Posted: 12:35 PM ET
WASHINGTON (CNN) The contentious debate over so-called "enhanced interrogation techniques" took center stage on Capitol Hill Wednesday as a former FBI agent involved in the questioning of terror suspects testified that such techniques including waterboarding are ineffective.
Ali Soufan, an FBI special agent from 1997 to 2005, told members of a key Senate Judiciary subcommittee that such "techniques, from an operational perspective, are ineffective, slow and unreliable, and harmful to our efforts to defeat al Qaeda."
His remarks followed heated exchanges between committee members with sharply differing views on both the value of the techniques and the purpose of the hearing itself.

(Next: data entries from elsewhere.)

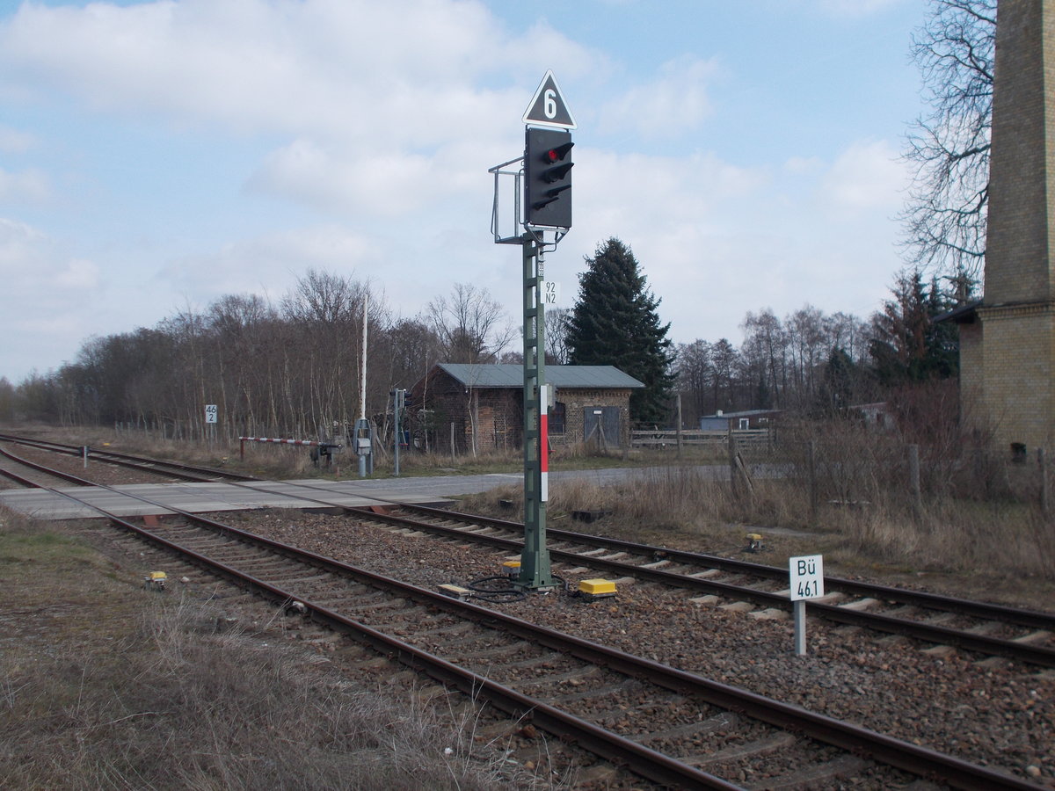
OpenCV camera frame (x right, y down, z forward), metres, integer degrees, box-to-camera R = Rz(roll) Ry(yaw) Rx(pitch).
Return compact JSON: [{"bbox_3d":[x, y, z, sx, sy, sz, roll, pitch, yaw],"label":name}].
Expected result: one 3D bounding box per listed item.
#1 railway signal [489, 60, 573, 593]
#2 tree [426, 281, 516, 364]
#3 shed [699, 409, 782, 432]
[{"bbox_3d":[0.127,-0.796,15.057,0.800,6.520,1.220,0,-1,-32],"label":"railway signal"},{"bbox_3d":[-3.620,-2.183,78.025,5.900,10.360,5.600,-1,-1,0],"label":"tree"},{"bbox_3d":[14.749,2.116,81.463,4.900,2.400,2.900,0,-1,-30],"label":"shed"}]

Soufan, who was involved in the interrogation of CIA detainee Abu Zubaydah, took issue with former Vice President Dick Cheney, who has argued that enhanced interrogation techniques helped the government acquire intelligence necessary to prevent further attacks after September 11, 2001.
The techniques, which were approved by the Bush administration, are considered torture by many critics.
"From my experience and I speak as someone who has personally interrogated many terrorists and elicited important actionable intelligence I strongly believe that it is a mistake to use what has become known as the 'enhanced interrogation techniques,'" Soufan noted in his written statement.